▶ [Directions]: Repeat every line of the data exactly, but not the pictures.

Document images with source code
---+---

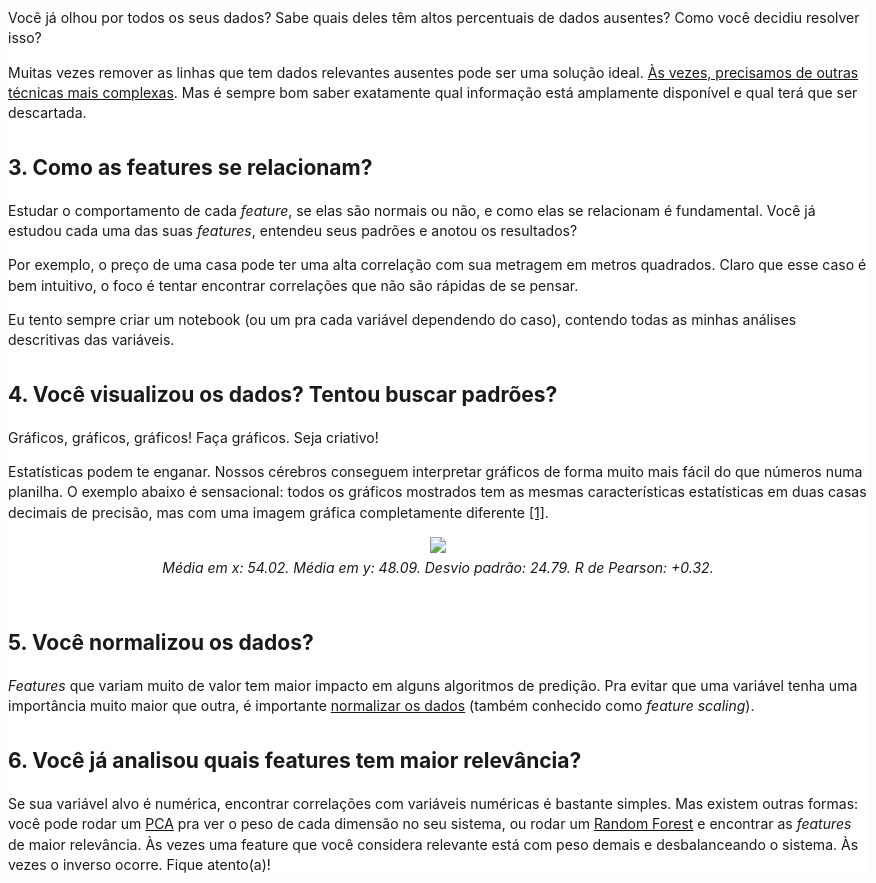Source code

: Você já olhou por todos os seus dados? Sabe quais deles têm altos percentuais de dados ausentes? Como você decidiu resolver isso?

Muitas vezes remover as linhas que tem dados relevantes ausentes pode ser uma solução ideal. [Às vezes, precisamos de outras técnicas mais complexas](https://medium.com/databootcamp/o-que-fazer-quando-faltam-dados-255ef5508a4f). Mas é sempre bom saber exatamente qual informação está amplamente disponível e qual terá que ser descartada.


## 3. Como as features se relacionam?

Estudar o comportamento de cada *feature*, se elas são normais ou não, e como elas se relacionam é fundamental. Você já estudou cada uma das suas *features*, entendeu seus padrões e anotou os resultados?

Por exemplo, o preço de uma casa pode ter uma alta correlação com sua metragem em metros quadrados. Claro que esse caso é bem intuitivo, o foco é tentar encontrar correlações que não são rápidas de se pensar.

Eu tento sempre criar um notebook (ou um pra cada variável dependendo do caso), contendo todas as minhas análises descritivas das variáveis.

## 4. Você visualizou os dados? Tentou buscar padrões?


Gráficos, gráficos, gráficos! Faça gráficos. Seja criativo!

Estatísticas podem te enganar. Nossos cérebros conseguem interpretar gráficos de forma muito mais fácil do que números numa planilha. O exemplo abaixo é sensacional: todos os gráficos mostrados tem as mesmas características estatísticas em duas casas decimais de precisão, mas com uma imagem gráfica completamente diferente [[1]](https://www.researchgate.net/publication/316652618_Same_Stats_Different_Graphs_Generating_Datasets_with_Varied_Appearance_and_Identical_Statistics_through_Simulated_Annealing).

<center>
  <img src="{{ site.url }}{{ site.baseurl }}/assets/img/posts/multi-charts-single-mean.png" style="height:300px;"/>
</center>
<center><i>Média em x: 54.02. Média em y: 48.09. Desvio padrão: 24.79. R de Pearson: +0.32.</i></center>
<br/>

## 5. Você normalizou os dados?

*Features* que variam muito de valor tem maior impacto em alguns algoritmos de predição. Pra evitar que uma variável tenha uma importância muito maior que outra, é importante [normalizar os dados](https://en.wikipedia.org/wiki/Normalization_(statistics)) (também conhecido como *feature scaling*).


## 6. Você já analisou quais features tem maior relevância?

Se sua variável alvo é numérica, encontrar correlações com variáveis numéricas é bastante simples. Mas existem outras formas: você pode rodar um [PCA](https://en.wikipedia.org/wiki/Principal_component_analysis) pra ver o peso de cada dimensão no seu sistema, ou rodar um [Random Forest](https://en.wikipedia.org/wiki/Random_forest) e encontrar as *features* de maior relevância. Às vezes uma feature que você considera relevante está com peso demais e desbalanceando o sistema. Às vezes o inverso ocorre. Fique atento(a)!
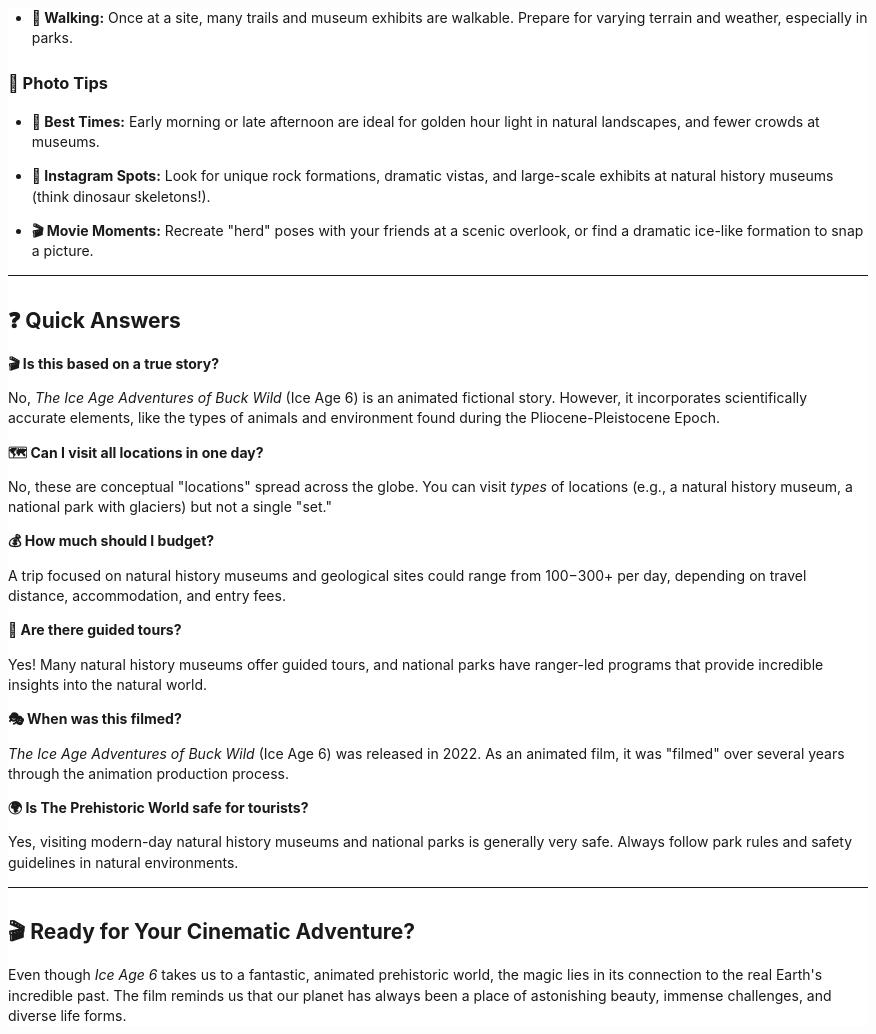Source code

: - **🚶 Walking:** Once at a site, many trails and museum exhibits are walkable. Prepare for varying terrain and weather, especially in parks.

### 📸 Photo Tips

- **🌅 Best Times:** Early morning or late afternoon are ideal for golden hour light in natural landscapes, and fewer crowds at museums.

- **📱 Instagram Spots:** Look for unique rock formations, dramatic vistas, and large-scale exhibits at natural history museums (think dinosaur skeletons!).

- **🎬 Movie Moments:** Recreate "herd" poses with your friends at a scenic overlook, or find a dramatic ice-like formation to snap a picture.

---

## ❓ Quick Answers

**🎬 Is this based on a true story?**

No, *The Ice Age Adventures of Buck Wild* (Ice Age 6) is an animated fictional story. However, it incorporates scientifically accurate elements, like the types of animals and environment found during the Pliocene-Pleistocene Epoch.


**🗺️ Can I visit all locations in one day?**

No, these are conceptual "locations" spread across the globe. You can visit *types* of locations (e.g., a natural history museum, a national park with glaciers) but not a single "set."


**💰 How much should I budget?**

A trip focused on natural history museums and geological sites could range from $100-$300+ per day, depending on travel distance, accommodation, and entry fees.


**📱 Are there guided tours?**

Yes! Many natural history museums offer guided tours, and national parks have ranger-led programs that provide incredible insights into the natural world.


**🎭 When was this filmed?**

*The Ice Age Adventures of Buck Wild* (Ice Age 6) was released in 2022. As an animated film, it was "filmed" over several years through the animation production process.


**🌍 Is The Prehistoric World safe for tourists?**

Yes, visiting modern-day natural history museums and national parks is generally very safe. Always follow park rules and safety guidelines in natural environments.

---

## 🎬 Ready for Your Cinematic Adventure?

Even though *Ice Age 6* takes us to a fantastic, animated prehistoric world, the magic lies in its connection to the real Earth's incredible past. The film reminds us that our planet has always been a place of astonishing beauty, immense challenges, and diverse life forms.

---+---

▶ [Solved problem]:
Source code

: Você já olhou por todos os seus dados? Sabe quais deles têm altos percentuais de dados ausentes? Como você decidiu resolver isso?

Muitas vezes remover as linhas que tem dados relevantes ausentes pode ser uma solução ideal. [Às vezes, precisamos de outras técnicas mais complexas](https://medium.com/databootcamp/o-que-fazer-quando-faltam-dados-255ef5508a4f). Mas é sempre bom saber exatamente qual informação está amplamente disponível e qual terá que ser descartada.


## 3. Como as features se relacionam?

Estudar o comportamento de cada *feature*, se elas são normais ou não, e como elas se relacionam é fundamental. Você já estudou cada uma das suas *features*, entendeu seus padrões e anotou os resultados?

Por exemplo, o preço de uma casa pode ter uma alta correlação com sua metragem em metros quadrados. Claro que esse caso é bem intuitivo, o foco é tentar encontrar correlações que não são rápidas de se pensar.

Eu tento sempre criar um notebook (ou um pra cada variável dependendo do caso), contendo todas as minhas análises descritivas das variáveis.

## 4. Você visualizou os dados? Tentou buscar padrões?


Gráficos, gráficos, gráficos! Faça gráficos. Seja criativo!

Estatísticas podem te enganar. Nossos cérebros conseguem interpretar gráficos de forma muito mais fácil do que números numa planilha. O exemplo abaixo é sensacional: todos os gráficos mostrados tem as mesmas características estatísticas em duas casas decimais de precisão, mas com uma imagem gráfica completamente diferente [[1]](https://www.researchgate.net/publication/316652618_Same_Stats_Different_Graphs_Generating_Datasets_with_Varied_Appearance_and_Identical_Statistics_through_Simulated_Annealing).

<center>
  <img src="{{ site.url }}{{ site.baseurl }}/assets/img/posts/multi-charts-single-mean.png" style="height:300px;"/>
</center>
<center><i>Média em x: 54.02. Média em y: 48.09. Desvio padrão: 24.79. R de Pearson: +0.32.</i></center>
<br/>

## 5. Você normalizou os dados?

*Features* que variam muito de valor tem maior impacto em alguns algoritmos de predição. Pra evitar que uma variável tenha uma importância muito maior que outra, é importante [normalizar os dados](https://en.wikipedia.org/wiki/Normalization_(statistics)) (também conhecido como *feature scaling*).


## 6. Você já analisou quais features tem maior relevância?

Se sua variável alvo é numérica, encontrar correlações com variáveis numéricas é bastante simples. Mas existem outras formas: você pode rodar um [PCA](https://en.wikipedia.org/wiki/Principal_component_analysis) pra ver o peso de cada dimensão no seu sistema, ou rodar um [Random Forest](https://en.wikipedia.org/wiki/Random_forest) e encontrar as *features* de maior relevância. Às vezes uma feature que você considera relevante está com peso demais e desbalanceando o sistema. Às vezes o inverso ocorre. Fique atento(a)!
Source code

: - **🚶 Walking:** Once at a site, many trails and museum exhibits are walkable. Prepare for varying terrain and weather, especially in parks.

### 📸 Photo Tips

- **🌅 Best Times:** Early morning or late afternoon are ideal for golden hour light in natural landscapes, and fewer crowds at museums.

- **📱 Instagram Spots:** Look for unique rock formations, dramatic vistas, and large-scale exhibits at natural history museums (think dinosaur skeletons!).

- **🎬 Movie Moments:** Recreate "herd" poses with your friends at a scenic overlook, or find a dramatic ice-like formation to snap a picture.

---

## ❓ Quick Answers

**🎬 Is this based on a true story?**

No, *The Ice Age Adventures of Buck Wild* (Ice Age 6) is an animated fictional story. However, it incorporates scientifically accurate elements, like the types of animals and environment found during the Pliocene-Pleistocene Epoch.


**🗺️ Can I visit all locations in one day?**

No, these are conceptual "locations" spread across the globe. You can visit *types* of locations (e.g., a natural history museum, a national park with glaciers) but not a single "set."


**💰 How much should I budget?**

A trip focused on natural history museums and geological sites could range from $100-$300+ per day, depending on travel distance, accommodation, and entry fees.


**📱 Are there guided tours?**

Yes! Many natural history museums offer guided tours, and national parks have ranger-led programs that provide incredible insights into the natural world.


**🎭 When was this filmed?**

*The Ice Age Adventures of Buck Wild* (Ice Age 6) was released in 2022. As an animated film, it was "filmed" over several years through the animation production process.


**🌍 Is The Prehistoric World safe for tourists?**

Yes, visiting modern-day natural history museums and national parks is generally very safe. Always follow park rules and safety guidelines in natural environments.

---

## 🎬 Ready for Your Cinematic Adventure?

Even though *Ice Age 6* takes us to a fantastic, animated prehistoric world, the magic lies in its connection to the real Earth's incredible past. The film reminds us that our planet has always been a place of astonishing beauty, immense challenges, and diverse life forms.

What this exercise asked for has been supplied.